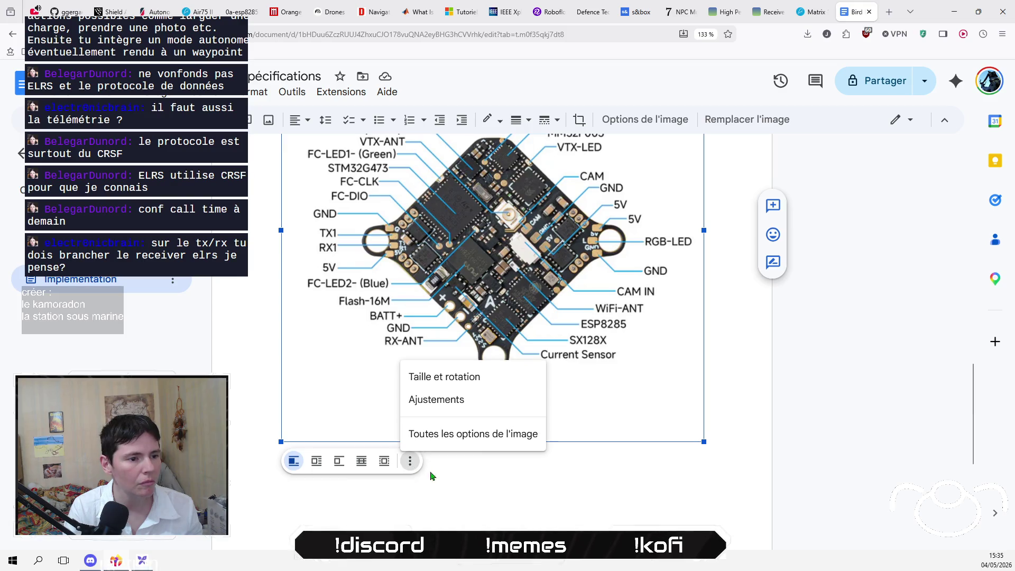
click(479, 447)
click(946, 123)
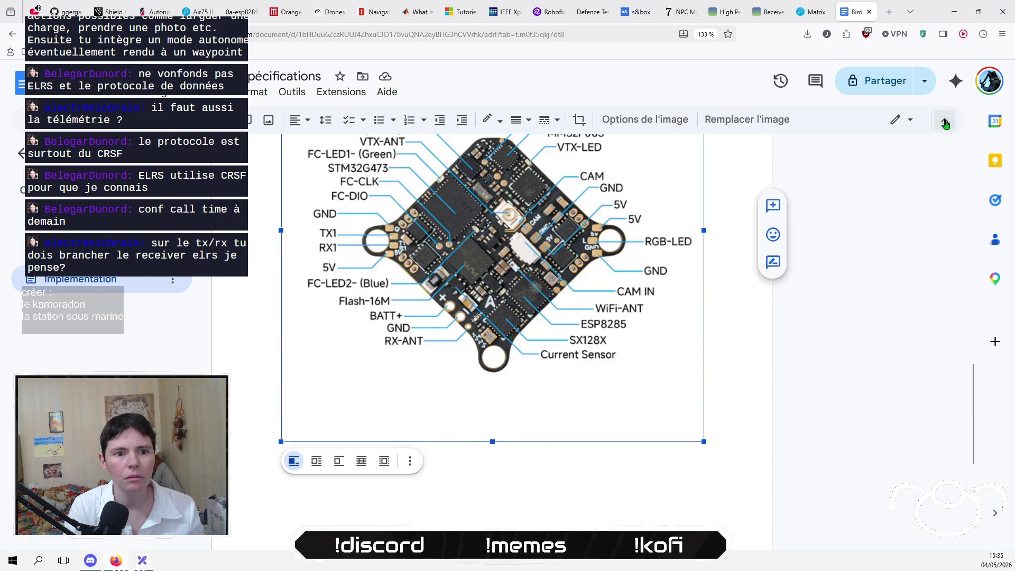
scroll(514, 360, up, 1)
scroll(524, 423, up, 5)
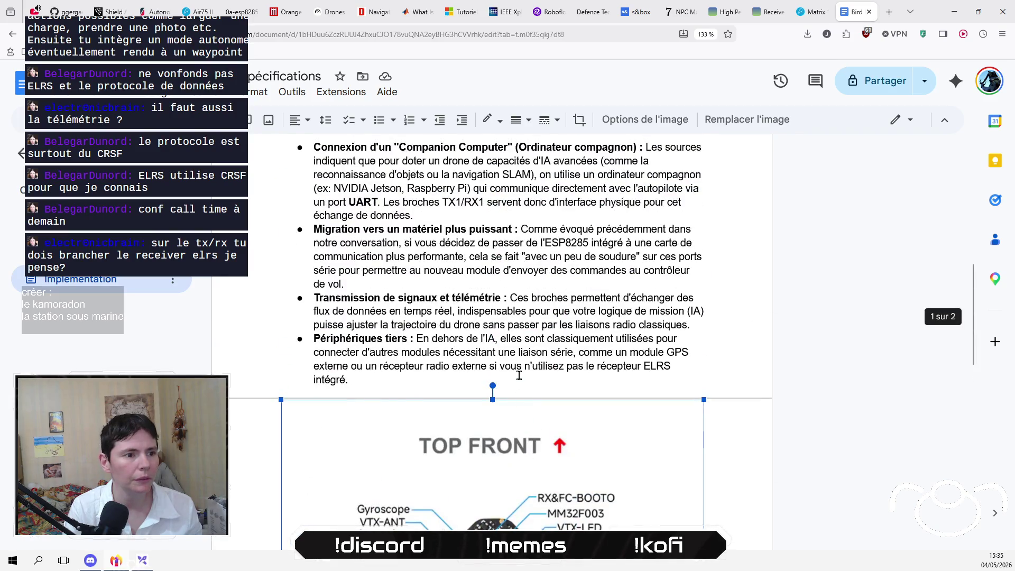
key(Return)
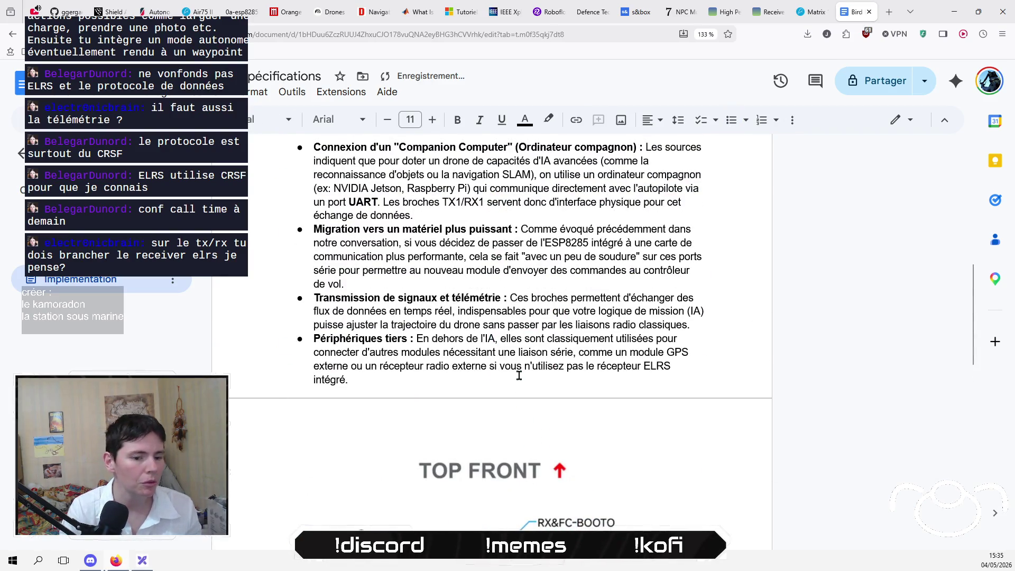
Add more blank lines above the diagram and type the caption 'Le flight controler du drone'.
key(Return)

#####

Output consists of exactly the lines from the one containing "Add more blank" to the end of the records above, retyped without change and with nothing extra.

### SOLUTION
Add more blank lines above the diagram and type the caption 'Le flight controler du drone'.
key(Return)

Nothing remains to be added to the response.